Per ottenere questo obiettivo le strutture sanitarie devono condividere un modello e un ‘linguaggio’ comuni e dovranno anche inviare il referto entro 5 giorni dalla prestazione erogata al cittadino-paziente. Un ecosistema dei dati, già peraltro attivo, che permetterà ai professionisti sanitari, ad esempio nel caso di accesso in un pronto soccoro sul territorio nazionale, di conoscere la storia clinica del paziente.  

Quasi 1 italiano su 3 (27%) – secondo i dati del ministero della Salute – ha usato il Fascicolo sanitario elettronico tra luglio e settembre 2025, con punte del 64% per l’Emila Romgna e del 66% per il Veneto, ma anche con il 3% della Sicilia. Mentre in totale sono oltre 6,4 milioni i cittadini che hanno effettuato un accesso e 23 milioni i cittadini per cui è stato pubblicato un documento. Rimane ancora basso, 44%, il numero di italiani che hanno espresso il consenso alla consultazione dei proprio documenti. Dato importante è quello dei medici di famiglia e pediatri di libera scelta che sono entrati nel fasciolo: 95,2%.  

Particolare importanza riveste il Profilo sanitario sintetico (Pss), anche detto Patient Summary, che è il documento socio-sanitario informatico redatto e aggiornato dal medico di base o dal pediatra di libera scelta che riassume le principali evidenze della storia clinica dell’assistito e la sua situazione corrente conosciuta. La finalità del Pss è quella di “favorire la continuità di cura, permettendo un rapido inquadramento dell’assistito al momento del contatto con i servizi sanitari”, sottolineano gli esperti.  

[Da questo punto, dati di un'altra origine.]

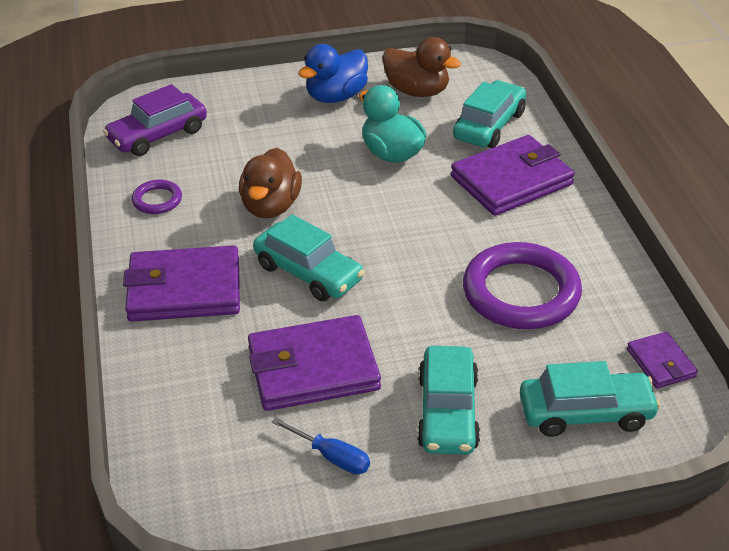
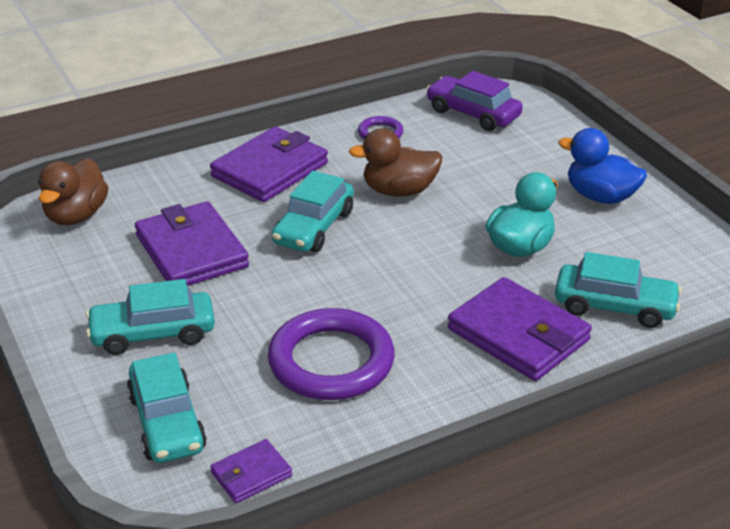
camera: 75 degrees right, 5 degrees down
(184, 289) = (270, 170): purple wallet -> purple wallet turned 60 degrees clockwise
(332, 457) = (91, 278): blue screwdriver -> none
(417, 91) = (648, 247): brown duck -> brown duck (76, 215)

L’assistito può accedere al proprio Fse con la sua identità digitale (Spid, Cie, Ts-Cns) per consultare la propria documentazione e decidere se dare il consenso alla consultazione al personale sanitario. L’assistito potrà, in qualunque momento, modificare le indicazioni in merito a chi può consultare il proprio Fse e a cosa può essere consultato, senza alcuna conseguenza per l’erogazione delle prestazioni fornite dal Ssn e dai servizi socio‐sanitari. La revoca del consenso per la consultazione dei dati e dei documenti presenti nel Fse disabilita l’accesso ai dati e ai documenti per i professionisti sanitari e socio‐sanitari precedentemente autorizzati che, solo in caso di nuova e successiva prestazione del consenso da parte dell’assistito, verranno riabilitati e potranno nuovamente consultare la documentazione. L’assistito può, in qualunque momento, visualizzare i diversi soggetti che hanno avuto accesso al proprio Fse, sia per attività di consultazione che di alimentazione.